Dickinson's New Airport Taking Shape

Two long-term improvement projects for the airport revolve around enhancing the facility's runway and finding a solution the space issue within the airport's cramped terminal


Feb. 09--Matthew Remynse, manager of the Theodore Roosevelt Regional Airport, has overseen a lot in his six years in Dickinson.

He oversees a facility that continues to shatter passenger boarding numbers every year and, in 2013, added regional jet service from major carriers United and Delta.

Remynse has a lot on his plate these days.

He spends time on the phone discussing the possible addition of major hubs and studying what step could be next in the airport's expansion. Still, Dickinson's airport remains a small-town operation where its manager has a hand in just about everything.

That was never more evident than when, during an interview at his office in late January, a traveler dropped by his office, looking for help with a pressing problem -- the soda machine had eaten his money.

"Sorry, am I interrupting?" said the customer. "My co-worker put some money in the machine and didn't get a soda pop."

Remynse did what he could to help the man and his friend get reimbursed. Not typical of a person in charge of the day-to-day operations of an airport, even one of Dickinson's size.

But such is life for Remynse, who came to Dickinson as the airport's manager in 2006.

Since then, he has been at the forefront of a lot of changes, including the addition of direct flights to Minneapolis and Denver last year.

"When I did my interview with the board, I told them I planned on being here for four years," Remynse said. "I wanted to get my experience and then move up to the next level of airport. In 2010, though, we started really picking up, and I remember thinking back then that the goal of getting regional jet service was 100 percent obtainable."

Improving service

With western North Dakota's economy booming from the impact related to the Bakken energy play, Dickinson was beginning to look more attractive to the major airlines.

A little push from Sen. John Hoeven, R-N.D., helped convince United and Delta to bring 50-seat regional jet service to the Queen City, with United offering service to Denver and Delta to Minneapolis.

Before the two big boys came along, the airport offered service to Denver through Great Lakes Airlines -- which it still does -- though the association with United and Delta clearly elevated the airport's standing.
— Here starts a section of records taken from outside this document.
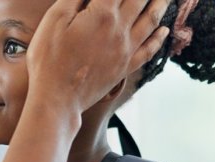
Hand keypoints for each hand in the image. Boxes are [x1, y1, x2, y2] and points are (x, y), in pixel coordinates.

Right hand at [27, 0, 170, 113]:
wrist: (57, 99)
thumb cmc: (49, 60)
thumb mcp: (54, 20)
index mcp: (102, 14)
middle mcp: (119, 29)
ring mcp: (125, 50)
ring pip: (151, 21)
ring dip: (161, 5)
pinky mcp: (125, 67)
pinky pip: (149, 50)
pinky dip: (159, 38)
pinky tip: (165, 30)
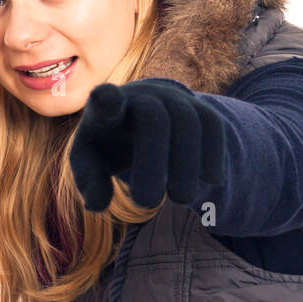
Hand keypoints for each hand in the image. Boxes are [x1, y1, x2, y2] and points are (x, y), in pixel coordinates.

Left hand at [70, 78, 225, 211]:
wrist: (140, 118)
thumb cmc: (107, 146)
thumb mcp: (89, 164)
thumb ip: (89, 183)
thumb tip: (97, 205)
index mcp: (107, 109)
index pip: (107, 99)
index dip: (107, 100)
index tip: (104, 100)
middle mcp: (142, 96)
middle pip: (153, 119)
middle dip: (152, 162)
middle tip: (147, 202)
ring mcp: (173, 98)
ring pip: (187, 122)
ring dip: (187, 162)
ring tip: (182, 199)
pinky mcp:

"Delta was the big surprise to me," Remynse said. "When I started, I never thought we'd get Delta because this community had never had Minneapolis service. We tried for a long time with Great Lakes to get a Minneapolis route, but they tried that in Williston and it didn't work very well. United announced on Feb. 2 (2013) that they were coming and, low and behold, Delta announced on Feb. 6. That was a good surprise. It made everything more challenging, but those are good problems to have to work through."

Thanks in large part to the added United and Delta service, Dickinson's airport recorded 35,125 boardings in 2013, representing an eye-popping 50 percent increase from 2012. Both airlines announced in January that they will add a third daily flight to Minneapolis and Denver and, according to Remynse, Theodore Roosevelt Regional Airport could soon add a few more hubs.

"Right now, we have two major air carriers that go to two great hubs," Remynse said. "The board has discussed this in the past, but I think what the airport needs to look at now is adding some other hubs. Can United put in a Chicago flight? Can Delta put in a Salt Lake City flight? Is there a demand for those hubs? Another big question is whether United can get directly to Houston from Dickinson. Those types of additions aren't out of the realm of possibility at all."

Focused on improvements

Dickinson Airport Authority chairman Jon Frantsvog said the airport's growth has been exciting to both watch and manage, though growing pains have also been part of the deal.